School admission registers are among the most useful records we hold for family and social history.Photograph - GRS 14775/1, unit 1, Admission Register, Gordon School, Departmetn for Education and Child Development These registers follow a standard format and contain some or all of the following information:

  • date of admission of student;
  • date of birth of student;
  • name of parent or guardian;
  • home address of student;
  • name and dates of previous school/s attended; and
  • date and reason for leaving the current school.

Not all admission registers created by government primary and secondary schools are in State Records’ custody. A current archiving project is gathering more records from schools.

Some may still be held by schools, by local history groups, or may not have survived to the current day.

Most records relating to schools were created by the Colonial Secretary’s Office, Central Board of Education, Education Department and individual schools.

Key facts

Photograph - GRG18/169 unit 2 item 7 Directors of EducationEarly schools 1836 - 1847

The South Australian School Society (the Society) was formed in 1836, to promote occupational training and higher branches of learning.

Frustrated by poor economic conditions, the Society ceased operations in 1843.

Other early schools included Miss Nihill's Ladies' School and a school established by the Rev. T. Q. Stow, first Minister of the Congregational Church. 
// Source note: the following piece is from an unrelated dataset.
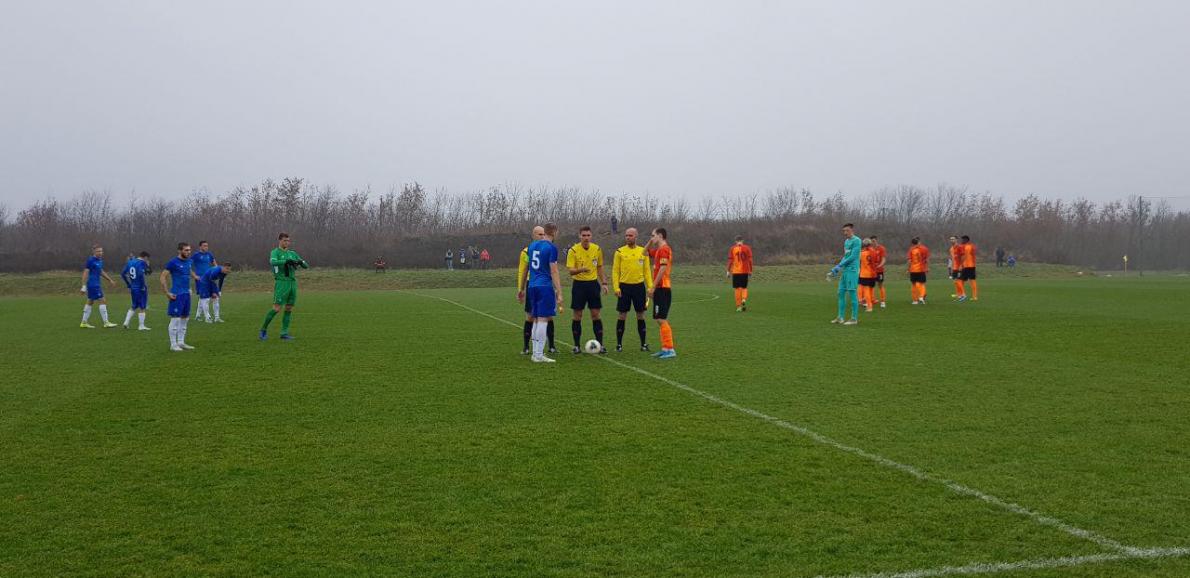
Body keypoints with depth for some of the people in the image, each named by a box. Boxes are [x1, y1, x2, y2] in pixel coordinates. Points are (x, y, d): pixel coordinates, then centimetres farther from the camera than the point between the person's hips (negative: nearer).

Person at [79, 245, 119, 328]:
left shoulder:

Lutheran missionaries from Dresden started the first school for Aboriginal children in 1839.

Public education 1847 onwards

In 1847 an Ordinance was passed which authorised a government salary per pupil to teachers whose schools had at least twenty pupils enrolled.

Parents were still required to pay school fees.

The Education Act 1851 aimed to promote education by the payment of salaries to teachers, the erection of school buildings, the establishment of a book depot and the inspection of assisted schools.

No records of pupil admissions appear to have survived from this period, although the Central Board of Education minutes and correspondence provide evidence of teachers and other school matters.

The modern system of compulsory school attendance and the payment of teacher’s salaries by the State began in 1875.

Regulations introduced in 1885 required head teachers to keep records including:

  • admission registers
  • roll books
  • inspectors’ registers
  • programmes of studies
  • visitors’ books, and
  • punishment books.

Inspectors' registers and admission registers have survived in the greatest quantities.